You don't necessarily need to have one StagingTexture per TextureGpu for uploads. For example you could have four 1024x1024 TextureGpus and request one StagingTexture of 2048x2048 or one of 1024x1024x4; map it four times and perform four uploads. In pseudo code:

StagingTexture *stagingTexture = textureManager->getStagingTexture( 2048u, 2048u,
1u, 1u,
pixelFormat );
stagingTexture->startMapRegion();
//Bulk upload the 4 regions of the stash
TextureBox texBox0 = stagingTexture->mapRegion( 1024u, 1024u, 1u, 1u, pixelFormat );
texBox.copyFrom( imageData, 1024u, 1024u, bytesPerRow );
TextureBox texBox1 = stagingTexture->mapRegion( 1024u, 1024u, 1u, 1u, pixelFormat );
texBox.copyFrom( imageData, 1024u, 1024u, bytesPerRow );
TextureBox texBox2 = stagingTexture->mapRegion( 1024u, 1024u, 1u, 1u, pixelFormat );
texBox.copyFrom( imageData, 1024u, 1024u, bytesPerRow );
TextureBox texBox3 = stagingTexture->mapRegion( 1024u, 1024u, 1u, 1u, pixelFormat );
texBox.copyFrom( imageData, 1024u, 1024u, bytesPerRow );
stagingTexture->stopMapRegion();
//Perform Stash -> GPU transfers
stagingTexture->upload( texBox0, texture0, 0, 0, true );
texture0->notifyDataIsReady();
stagingTexture->upload( texBox1, texture1, 0, 0, true );
texture1->notifyDataIsReady();
stagingTexture->upload( texBox2, texture2, 0, 0, true );
texture2->notifyDataIsReady();
stagingTexture->upload( texBox3, texture3, 0, 0, true );
texture3->notifyDataIsReady();

Please watch out for three things:

  1. Having many big StagingTextures can cause out of memory conditions. Incredibly big StagingTextures can also reveal unusual driver/kernel bugs. Don't make them too big. Don't keep too many of them that are small. Most people just need one StagingTexture per texture because uploads won't be frequent.
  2. StagingTextures can run out of space. mapRegion can return a nullptr in TextureBox::data on failure. This space gets restored once stopMapRegion is called.
  3. Use StagingTexture::supportsFormat to check if the parameters are compatible with the upload you're trying to do. However, mapRegion may still fail if it has run out of space. If supportsFormat returns false, it means mapRegion will always fail. If supportsFormat returns true, it means mapRegion may or may not succeed.

^^^^^^^^

§ **TASKS FOR THIS EXERCISE**
- A) Name every method that the pseudo code in the StagingTexture guidance calls on stagingTexture.
- B) Answer these questions about the StagingTexture guidance, one answer per line:
(i) What two StagingTexture sizes does it suggest requesting for four 1024x1024 TextureGpus?
(ii) What can mapRegion return in TextureBox::data on failure?
(iii) What does it mean if supportsFormat returns false?
- C) Extend the StagingTexture guidance, starting after its final sentence.
The stored lines have no role in what is asked here.

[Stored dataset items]

^^^^^^^^

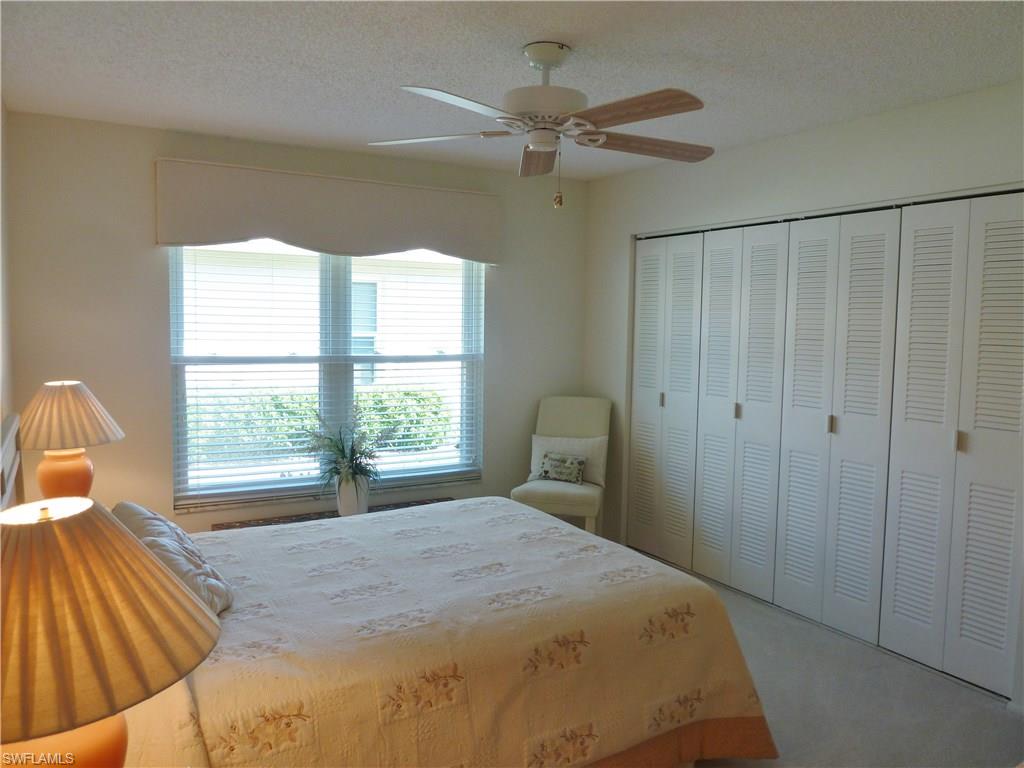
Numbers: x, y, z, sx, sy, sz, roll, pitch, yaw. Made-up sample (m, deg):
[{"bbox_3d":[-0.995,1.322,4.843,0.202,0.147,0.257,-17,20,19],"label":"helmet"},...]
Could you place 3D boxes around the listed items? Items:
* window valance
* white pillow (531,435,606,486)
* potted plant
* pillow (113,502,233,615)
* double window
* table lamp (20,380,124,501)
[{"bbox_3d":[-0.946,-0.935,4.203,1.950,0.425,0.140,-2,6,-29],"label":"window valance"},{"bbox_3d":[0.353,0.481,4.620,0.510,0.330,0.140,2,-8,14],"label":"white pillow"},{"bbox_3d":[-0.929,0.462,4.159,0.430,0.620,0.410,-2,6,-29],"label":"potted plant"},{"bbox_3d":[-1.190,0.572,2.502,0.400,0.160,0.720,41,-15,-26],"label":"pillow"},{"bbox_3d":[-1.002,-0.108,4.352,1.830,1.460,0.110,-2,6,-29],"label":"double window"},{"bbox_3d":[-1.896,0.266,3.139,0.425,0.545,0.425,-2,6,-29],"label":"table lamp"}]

^^^^^^^^

§ **ANSWERS BY ITEM NUMBER**
- A) startMapRegion, mapRegion, stopMapRegion, upload

- B)
(i) One of 2048x2048 or one of 1024x1024x4.
(ii) A nullptr.
(iii) mapRegion will always fail.

- C)
  4. Due to API restrictions, StagingTextures larger than 2048x2048 can only call mapRegion for one slice at a time. For textures smaller than that, you can map several slices contiguously.

Upload streaming

Once you've called StagingTexture::upload; calling StagingTexture::startMapRegion again will stall until the copy is done. You can call StagingTexture::uploadWillStall to know if the StagingTexture is ready or not.

For streaming every frame (e.g. video playback, procedural animation from CPU), you should use two or three StagingTextures (double vs triple buffer), and use one each frame in cycle (do not release these StagingTextures every frame, hold on to them instead).

Downloading data from TextureGpu into CPU

For that we'll use AsyncTextureTickets. They're like StagingTextures, but in the opposite direction.

AsyncTextureTicket *asyncTicket =
textureManager->createAsyncTextureTicket( width, height, depthOrSlices,
texture->getTextureType(),
texture->getPixelFormat() );
asyncTicket->download( texture, mip, true );
TextureBox dstBox = this->getData( mip - minMip );
if( asyncTicket->canMapMoreThanOneSlice() )
{
const TextureBox srcBox = asyncTicket->map( 0 );
dstBox.copyFrom( srcBox );
asyncTicket->unmap();
}
else
{
for( size_t i=0; i<asyncTicket->getNumSlices(); ++i )
{
const TextureBox srcBox = asyncTicket->map( i );
dstBox.copyFrom( srcBox );
dstBox.data = dstBox.at( 0, 0, 1u );
--dstBox.numSlices;
asyncTicket->unmap();
}
}
textureManager->destroyAsyncTextureTicket( asyncTicket );
asyncTicket = 0;

Downloading a single mip for a 2D texture from GPU is straightforward and this code should be enough. But a generic version that works on all types of textures has many small details e.g. what if the TextureGpu uses msaa? It needs to be resolved first.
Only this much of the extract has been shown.